What I found unreal was the apartment that the guy had. While I don't pretend to know the spaces in NY and its environs, it seemed pretty spacious for a sub teacher. As fro symbolism, I wondered why the child who became suicidal didn't poison the other cupcakes and only her own...I wanted the school or others to recognize her talent in the film. Perhaps that is the point-talent dies unless it is nourished.

I did like the point in the girl's photo gist to the teacher. I think that educators are not only faceless among many students or their families, they are increasingly encouraged to be faceless.
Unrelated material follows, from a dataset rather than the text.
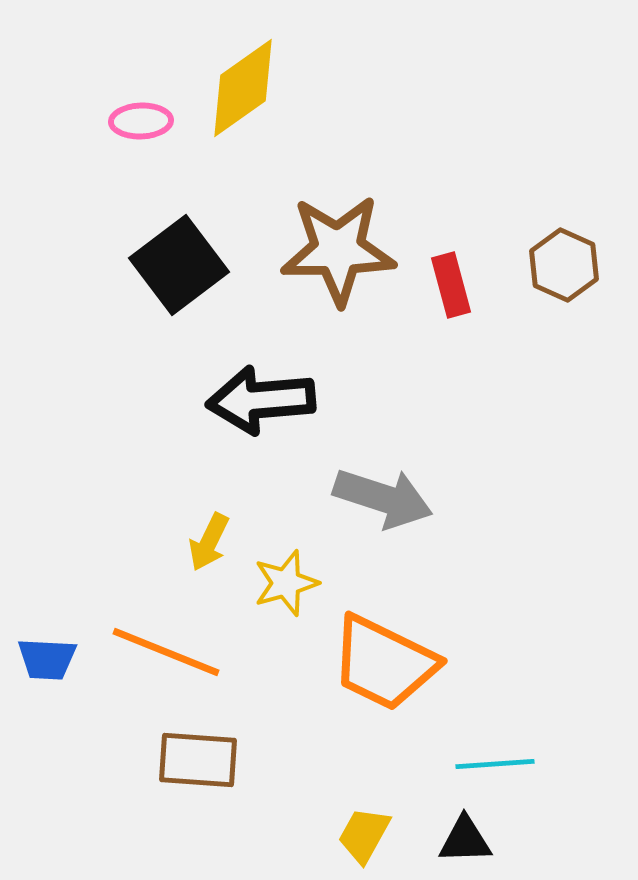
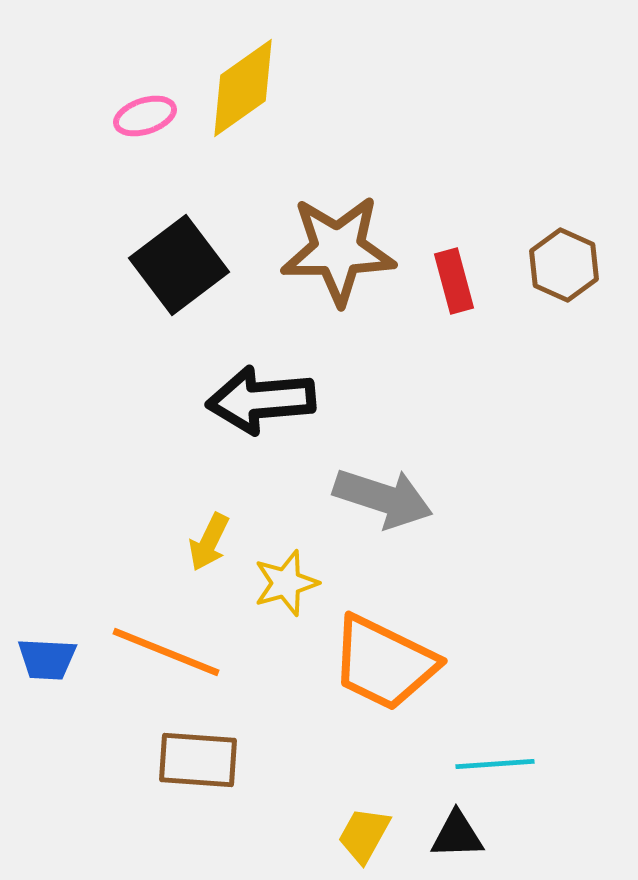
pink ellipse: moved 4 px right, 5 px up; rotated 16 degrees counterclockwise
red rectangle: moved 3 px right, 4 px up
black triangle: moved 8 px left, 5 px up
Something I don't think most kids want to have happen.

Anyway, food for thought.

 

HiPointDem

(20,729 posts)
7. i agree with you on the 'faceless' thing, & it kind of ties into what i meant by "where is this?"
Mon Nov 12, 2012, 05:52 AM
Nov 2012

the hero's 'faceless' apartment (bare white, little furniture -- maybe large for nyc, but still a studio -- is this really supposed to be nyc? it's not so clear) -- the 'faceless' unidentifiable streets around the school and the incongruous juxtaposition of the lighting store & the child hooker), the white halls with the stereotypical black ghetto type parachuted into the nearly all-white school -- i think the school is nowhere & everywhere, it's faceless/mix of suburbia/ghetto on purpose, because the story isn't particularly about 'the ghetto' or inner-city schools or material poverty, it's about society in general.

maybe the child is always dressed scantily, that uncertainy in viewing her as child/sexualized because that's the same tension that exists in society, where we talk a good game about sexualizing kids and all are a-twitter about pedophiles -- but the culture at large in fact encourages sexualization of children through various means.

just my opinion. lots of food for thought but i felt some overkill at certain points and some conflict in the subtext.



 

MichiganVote

(21,086 posts)
8. Good thoughts. Actually the teen prostitute prolly wouldn't
Mon Nov 12, 2012, 06:49 PM
Nov 2012

last a day or more on the streets of NY w/o a pimp or w/o the other ladies challenging her. And her dress is probably a little rich for most child runaway type teen prostitutes. Reminds me of a HS prom kid who took a wrong turn, and no drugs which is also sort of unusual.